** Opening Source material block **
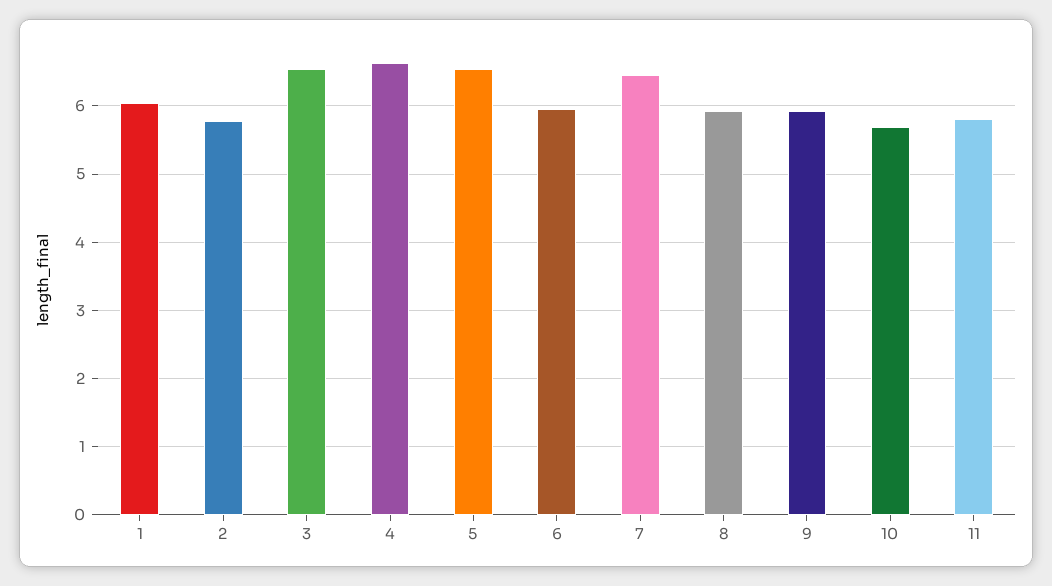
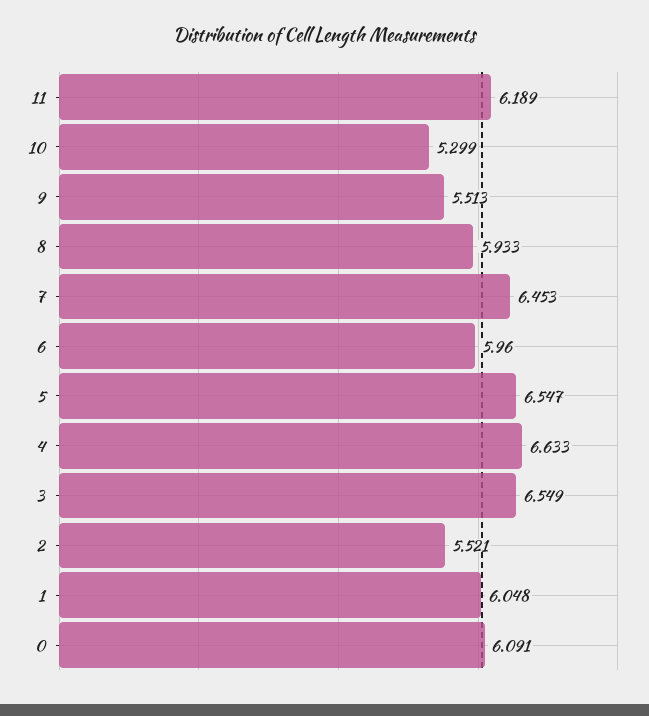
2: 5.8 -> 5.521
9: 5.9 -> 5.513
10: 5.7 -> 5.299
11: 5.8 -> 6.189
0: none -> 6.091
** Closing Source material block **
** Opening Source material block **
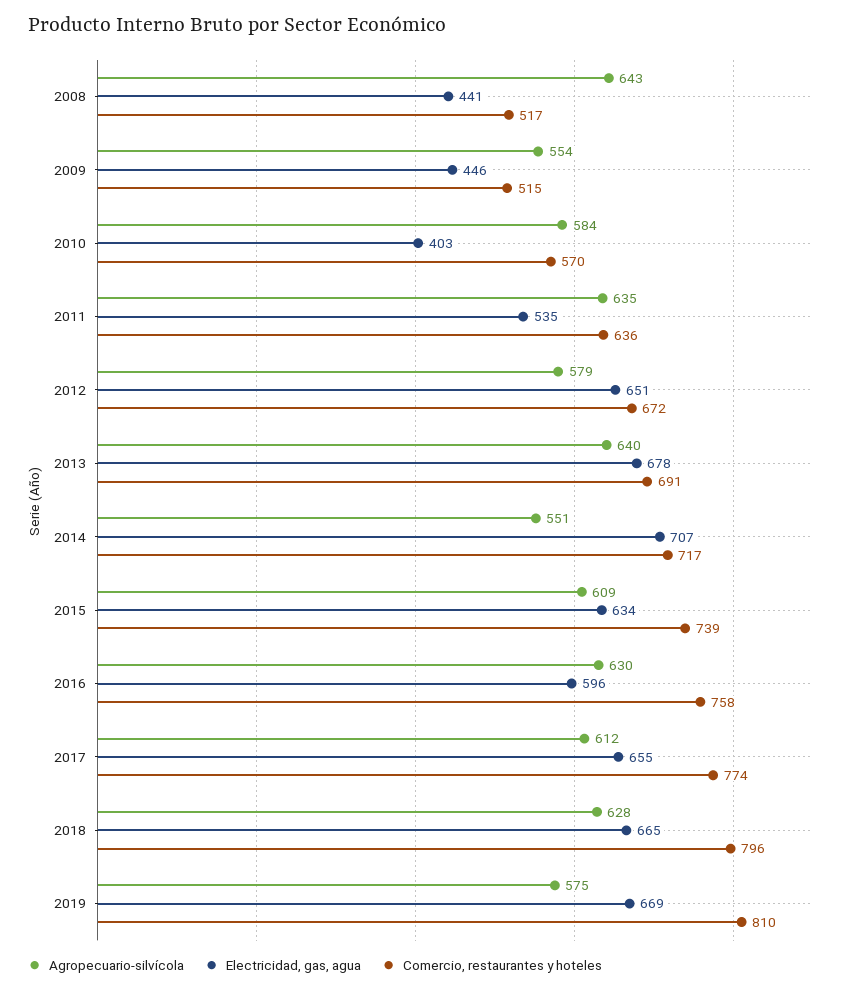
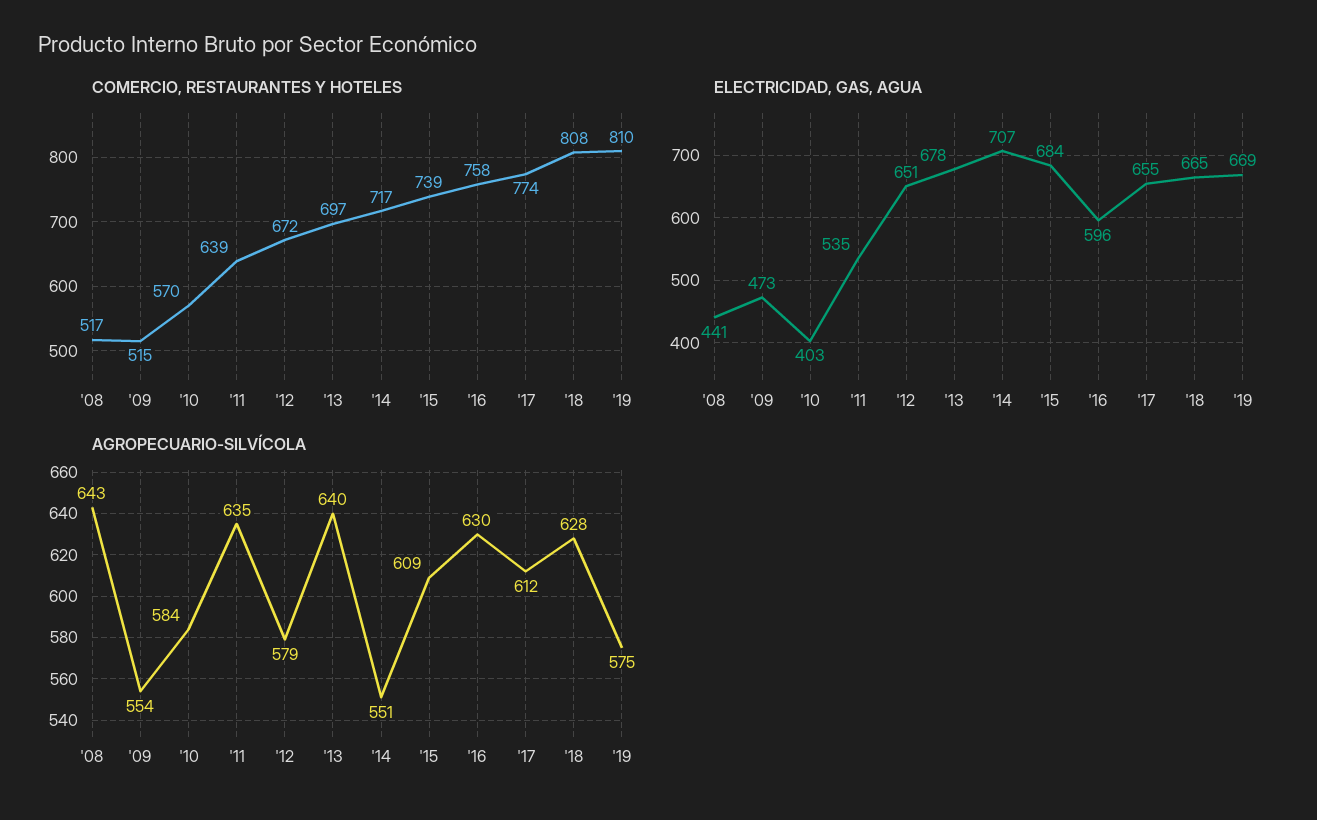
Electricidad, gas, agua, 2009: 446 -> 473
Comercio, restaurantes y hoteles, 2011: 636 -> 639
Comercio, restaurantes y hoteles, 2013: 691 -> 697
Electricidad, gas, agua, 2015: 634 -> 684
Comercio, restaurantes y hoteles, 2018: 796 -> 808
** Closing Source material block **
Wherever the word "Comercio" turns up in the records, copy out the line it is on.

Comercio, restaurantes y hoteles, 2011: 636 -> 639
Comercio, restaurantes y hoteles, 2013: 691 -> 697
Comercio, restaurantes y hoteles, 2018: 796 -> 808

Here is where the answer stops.